SPORTS

Outdoor tennis courts very well received

by Jeff Glickman

Last spring and summer, Oberlin spent an estimated $108,000 in construction of four new outdoor tennis courts and $3,000 in new landscaping. The money came from the 1996-97 Academic Facilities Planned Maintenance Budget.

"The fences surrounding the tennis courts were so rotten that you could break the metal with your hands," Athletic Director Don Hunsinger said. "Someone could have severed an arm or a leg by running into the fences."

Six of Oberlin's 12 courts were out of commission last season. In addition to the rotting fences, cracks in the ground made it hard to play.

Reconstruction started in the summer of '96, when the rotting fences were taken down. The courts sat through all of last winter and last spring unplayable, until the new fences were put up last June.

The old courts prevented the College from holding the conference tennis championships.

The four courts were built sometime in the 1950s according to Hunsinger. "The normal renovations were 20 years behind schedule," Hunsinger said. "It's about time we got them done."

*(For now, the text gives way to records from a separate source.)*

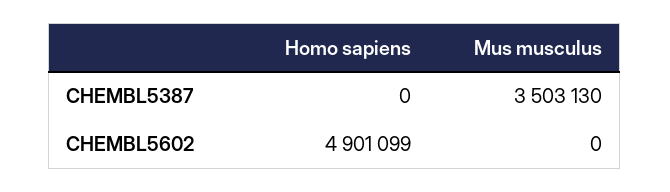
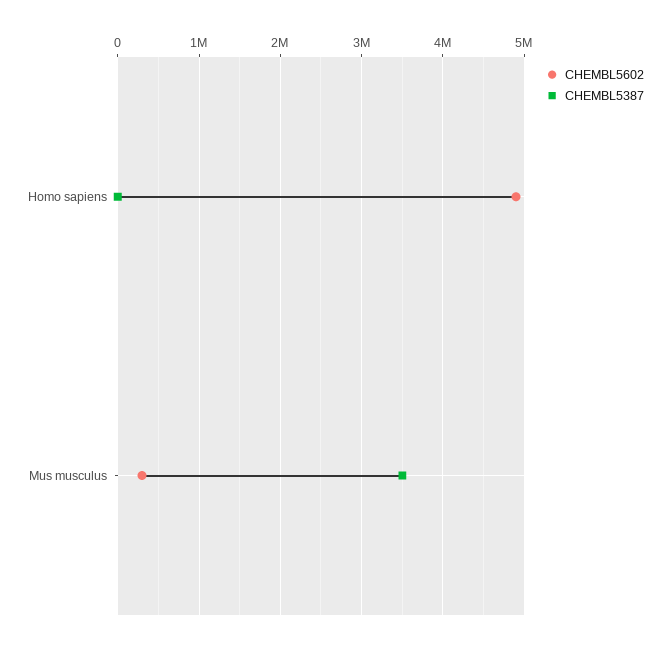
  {
    "CHEMBL5387": {
      "Homo sapiens": 0,
      "Mus musculus": 3503130
    },
    "CHEMBL5602": {
      "Homo sapiens": 4901099,
-     "Mus musculus": 0
+     "Mus musculus": 300000
    }
  }

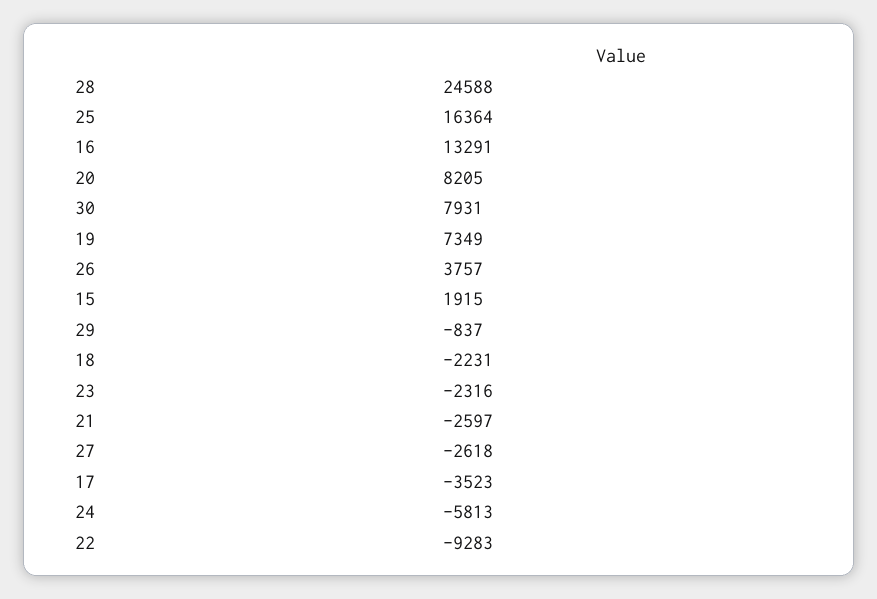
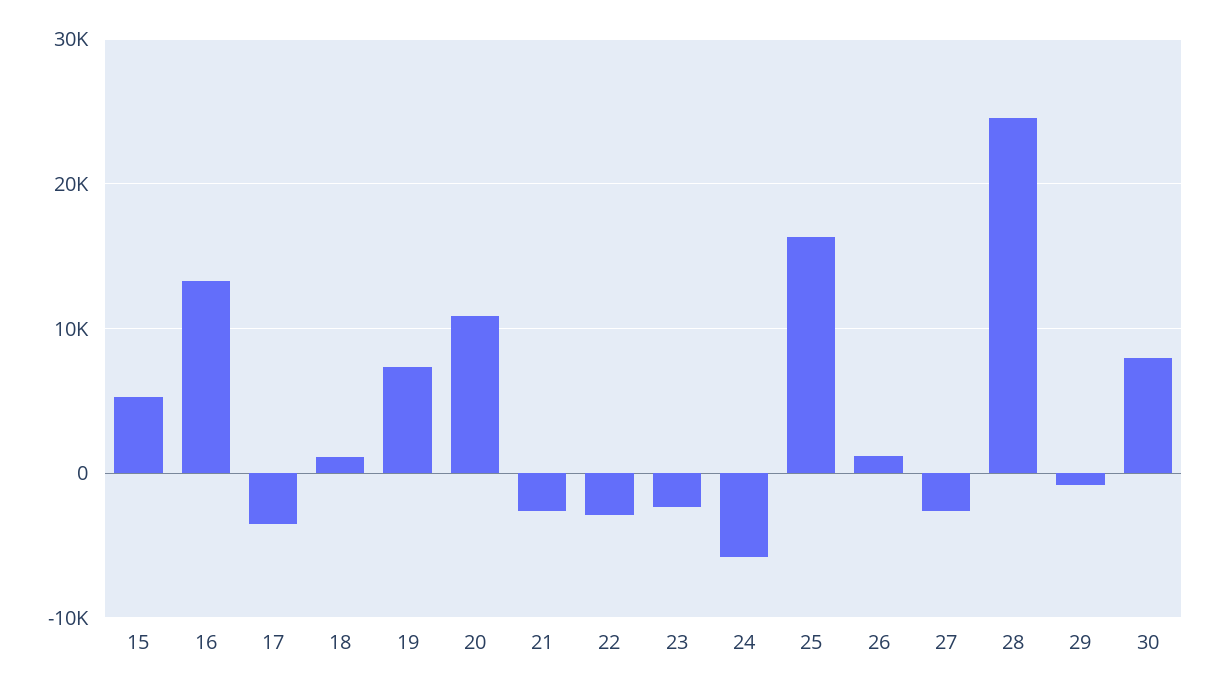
  {
    "28": 24588,
    "25": 16364,
    "16": 13291,
-   "20": 8205,
+   "20": 11000,
    "30": 7931,
    "19": 7349,
-   "26": 3757,
+   "26": 1000,
-   "15": 1915,
+   "15": 5000,
    "29": -837,
-   "18": -2231,
+   "18": 1000,
    "23": -2316,
    "21": -2597,
    "27": -2618,
    "17": -3523,
    "24": -5813,
-   "22": -9283
+   "22": -3000
  }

Originally, the plan was to renovate the four outdoor tennis courts, but after it was found that the foundations were cracking, the college bit the bullet according to Dennis Grieve, the Manager of Grounds, and contracted for the total reconstruction of the courts including a new drainage system put in to prevent further damages.

Site Technology, one of the premier tennis court contractors, rebuilt the courts and put up the new fencing. Site Technology was contracted for building tennis courts at the Jack Nicklaus' Resort.

The courts are now so nice that junior Sam Steckley, a varsity tennis player, was prompted to say, "We don't deserve them."